Of course, these judgments are highly subjective. My idea of a beautiful ship is one that has at least one round funnel, placed centrally and raked at the same angle as the two masts; a straight stem and a rounded stern; and the curve in the sides of the hull known as sheer. Few ships have been built to this pattern since the 1950s, but all through my childhood and adolescence they appeared at the local shipbreaking yard, tall-funnelled little liners of 10,000 to 20,000 tonnes that had been launched in the 1920s for the imperial routes to Canada, South Africa, India, Australia and the far east. Many were named, in the Cunard tradition, after provinces in the Roman empire: the Franconia, the Samaria and the Scythia – and the Mauretania, which was bigger than the rest, and had to wait for the highest of tides.

The propellers of the Titanic in dry dock. Photograph: John Parrot/Stocktrek Images/Getty Images

After the ships docked, the wives and neighbours of yard workers would go aboard and return down the gangways with cabin furniture that would find a good home. The lifeboats went next, to be followed by the masts, funnels and superstructure, until all the oxyacetylene torches had to feed on was the lower carcass, leaving the keel in the mud like the vertebrae of a fish. And so generation after generation of handsome ships were wiped out – inevitably, of course: steel rusts, engines wear out, technology changes. But growing up I began to see that if they had been paintings or small cathedrals, their going would have caused more of a fuss.
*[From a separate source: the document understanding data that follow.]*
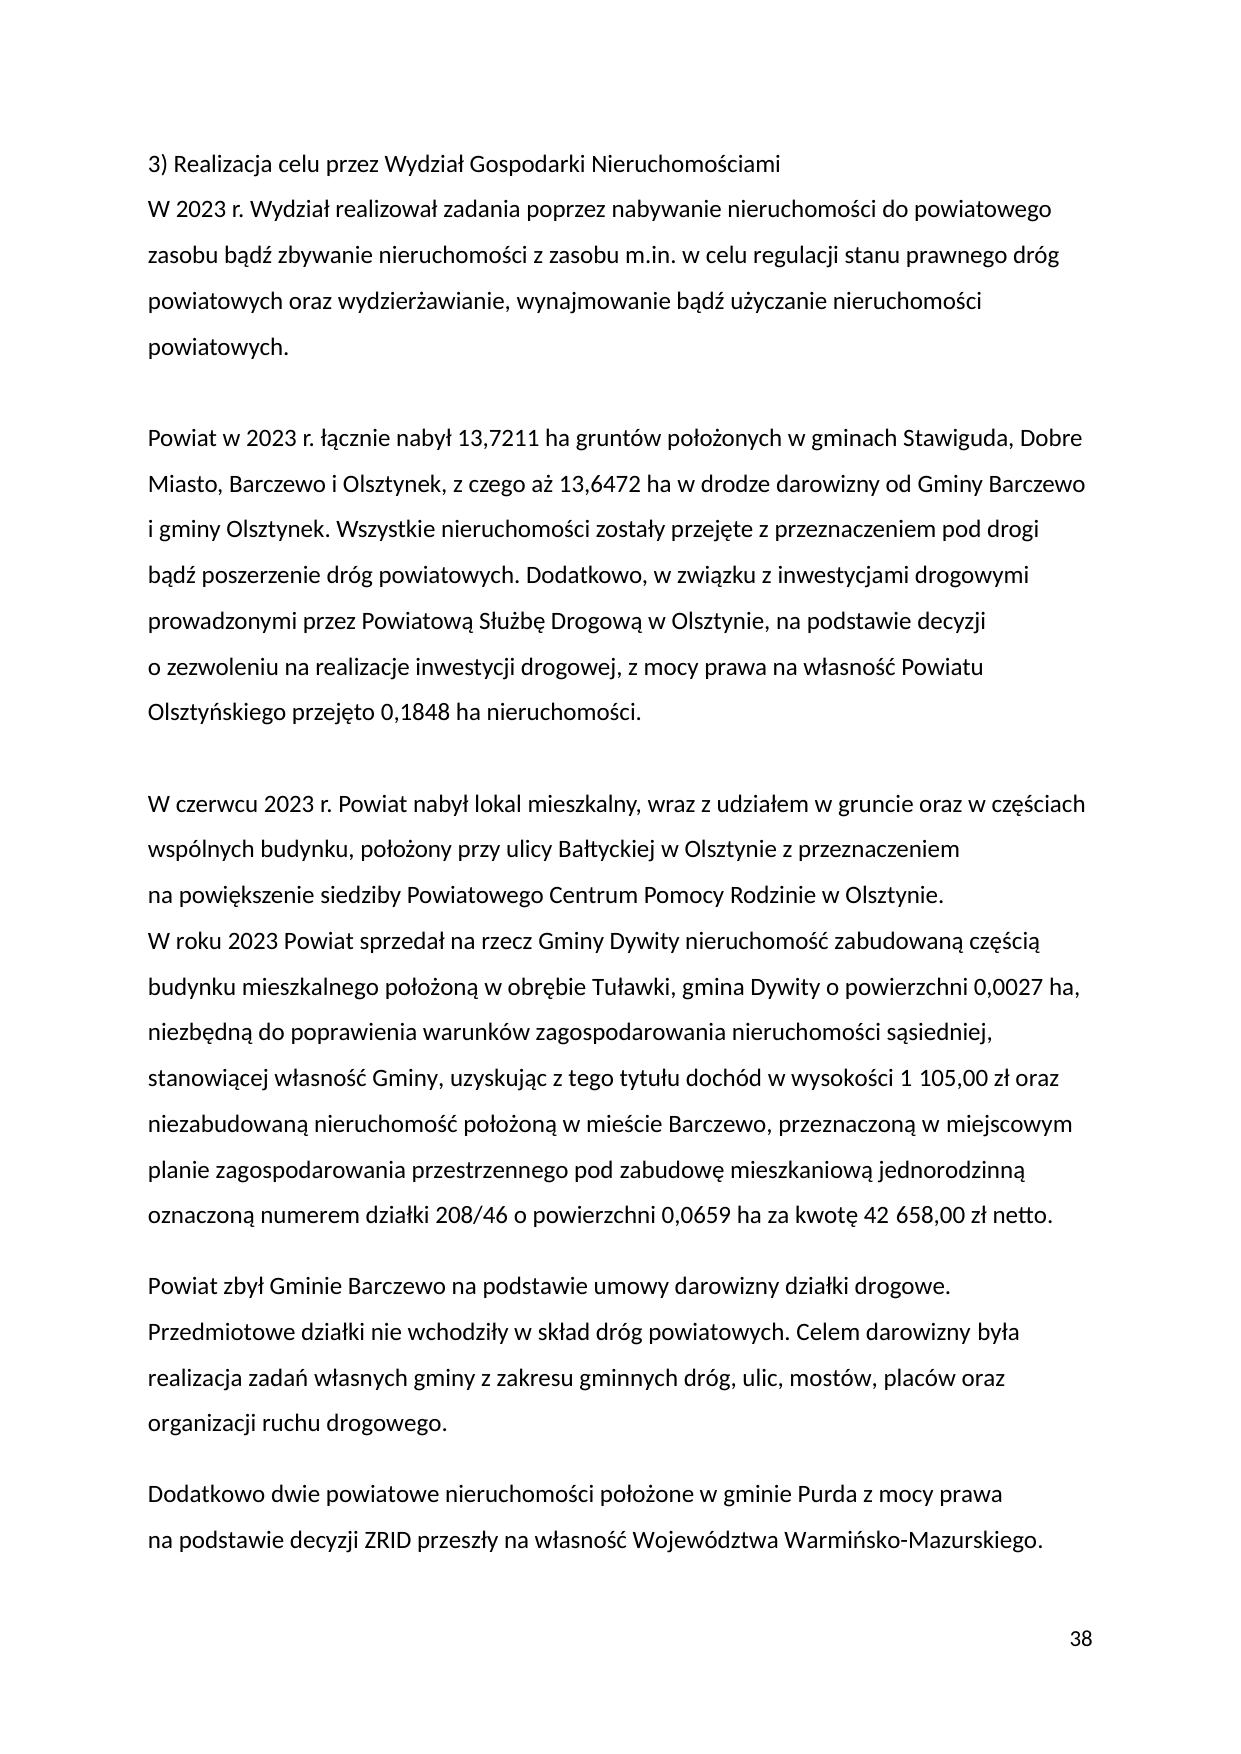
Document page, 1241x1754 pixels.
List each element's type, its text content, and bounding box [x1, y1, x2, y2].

text Powiat w 2023 r. łącznie nabył 13,7211 ha gruntów położonych w gminach Stawiguda, Dobre Miasto, Barczewo i Olsztynek, z czego aż 13,6472 ha w drodze darowizny od Gminy Barczewo i gminy Olsztynek. Wszystkie nieruchomości zostały przejęte z przeznaczeniem pod drogi bądź poszerzenie dróg powiatowych. Dodatkowo, w związku z inwestycjami drogowymi prowadzonymi przez Powiatową Służbę Drogową w Olsztynie, na podstawie decyzji o zezwoleniu na realizacje inwestycji drogowej, z mocy prawa na własność Powiatu Olsztyńskiego przejęto 0,1848 ha nieruchomości. [148, 422, 1092, 727]
text 3) Realizacja celu przez Wydział Gospodarki Nieruchomościami [148, 148, 1092, 178]
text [148, 1478, 1092, 1554]
text W czerwcu 2023 r. Powiat nabył lokal mieszkalny, wraz z udziałem w gruncie oraz w częściach wspólnych budynku, położony przy ulicy Bałtyckiej w Olsztynie z przeznaczeniem na powiększenie siedziby Powiatowego Centrum Pomocy Rodzinie w Olsztynie. [148, 788, 1092, 910]
text Powiat zbył Gminie Barczewo na podstawie umowy darowizny działki drogowe. Przedmiotowe działki nie wchodziły w skład dróg powiatowych. Celem darowizny była realizacja zadań własnych gminy z zakresu gminnych dróg, ulic, mostów, placów oraz organizacji ruchu drogowego. [148, 1270, 1092, 1438]
text W 2023 r. Wydział realizował zadania poprzez nabywanie nieruchomości do powiatowego zasobu bądź zbywanie nieruchomości z zasobu m.in. w celu regulacji stanu prawnego dróg powiatowych oraz wydzierżawianie, wynajmowanie bądź użyczanie nieruchomości powiatowych. [148, 193, 1092, 361]
text W roku 2023 Powiat sprzedał na rzecz Gminy Dywity nieruchomość zabudowaną częścią budynku mieszkalnego położoną w obrębie Tuławki, gmina Dywity o powierzchni 0,0027 ha, niezbędną do poprawienia warunków zagospodarowania nieruchomości sąsiedniej, stanowiącej własność Gminy, uzyskując z tego tytułu dochód w wysokości 1 105,00 zł oraz niezabudowaną nieruchomość położoną w mieście Barczewo, przeznaczoną w miejscowym planie zagospodarowania przestrzennego pod zabudowę mieszkaniową jednorodzinną oznaczoną numerem działki 208/46 o powierzchni 0,0659 ha za kwotę 42 658,00 zł netto. [148, 925, 1092, 1230]
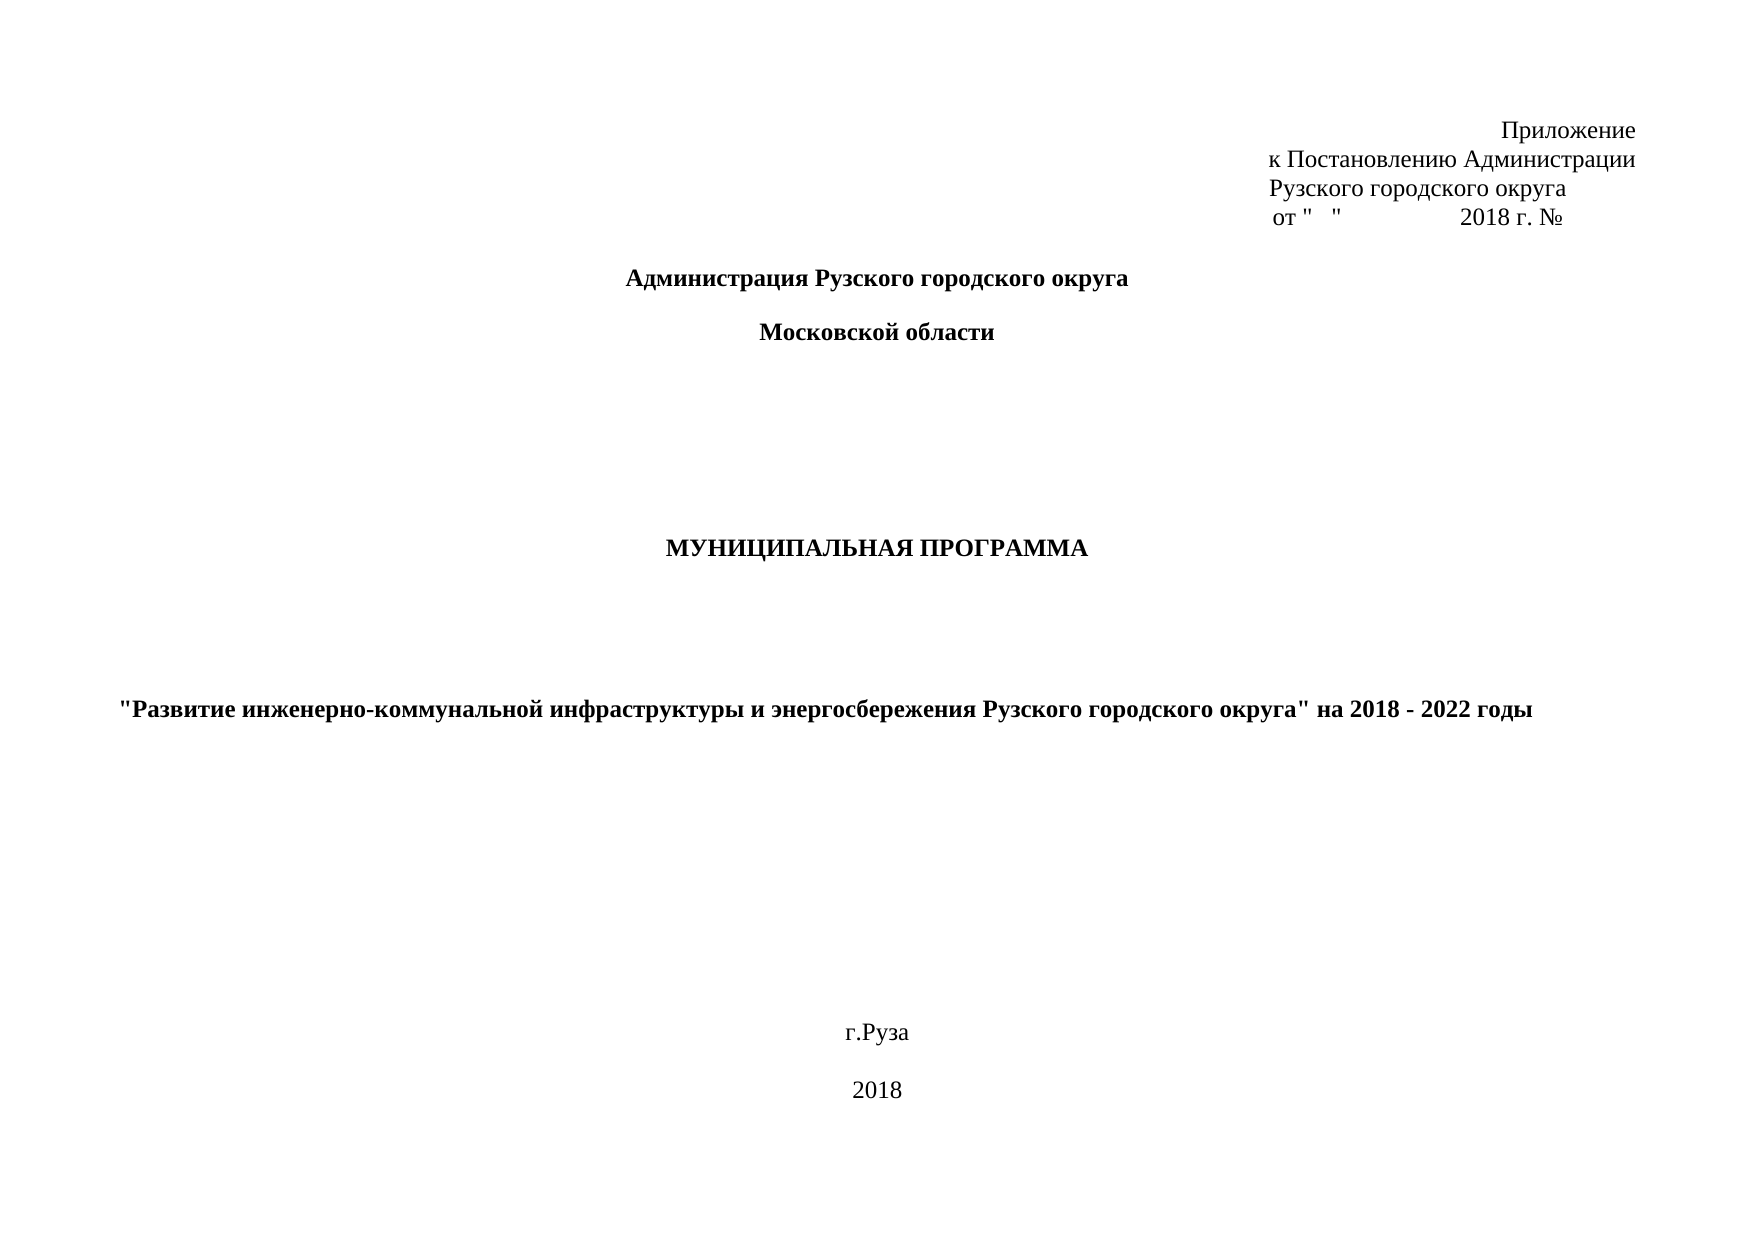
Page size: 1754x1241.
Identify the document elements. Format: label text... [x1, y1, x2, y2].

text Приложение [118, 115, 1636, 144]
text от " " 2018 г. № [118, 202, 1636, 230]
text 2018 [118, 1075, 1636, 1104]
text Администрация Рузского городского округа [118, 263, 1636, 292]
text Рузского городского округа [118, 173, 1636, 202]
text Московской области [118, 317, 1636, 346]
text МУНИЦИПАЛЬНАЯ ПРОГРАММА [118, 533, 1636, 561]
text "Развитие инженерно-коммунальной инфраструктуры и энергосбережения Рузского городского округа" на 2018 - 2022 годы [118, 694, 1636, 723]
text г.Руза [118, 1017, 1636, 1046]
text к Постановлению Администрации [118, 144, 1636, 173]
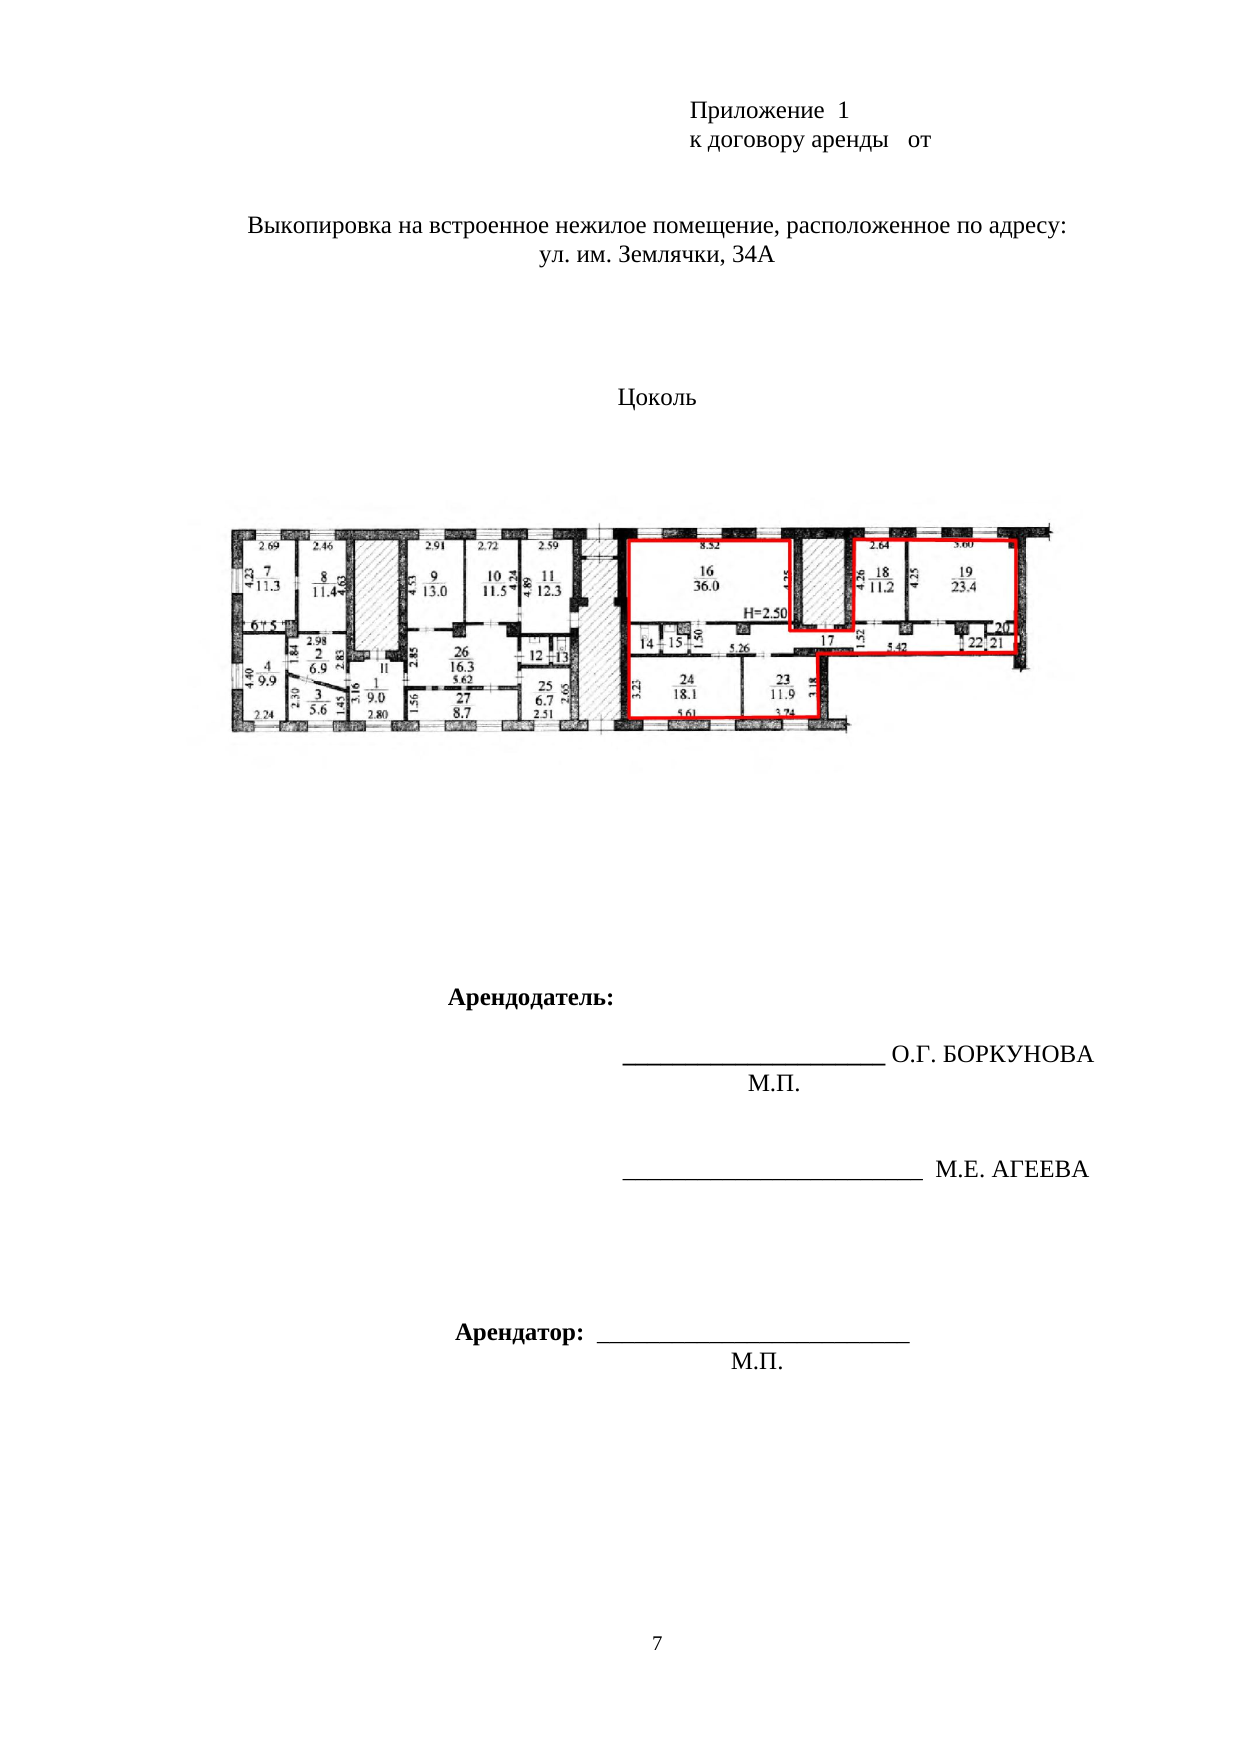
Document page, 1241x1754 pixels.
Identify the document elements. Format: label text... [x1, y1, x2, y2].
Ships are ugly now. Diesel engines need exhaust pipes rather than funnels. Straight lines of steel plate are cheaper to assemble than curved ones. Cruise liners are piled high with sea-facing cabins: the block-of-flats look – so that as many customers as possible have a good view. The QE2, built to cross the Atlantic in winter, was among the last of the big ships shaped by design traditions rooted in the late 19th century.

I eventually made up for my neglect of the QE2’s launch by sailing on it to New York 30 years later, a fine voyage I shall always count myself lucky to have made. Today the ship lies uselessly in Dubai. How good it would be to be sail around the corner of a Scottish sea loch and find it moored there as Scotland’s last great artefact, smoke rising from its funnel, ready to welcome you onboard.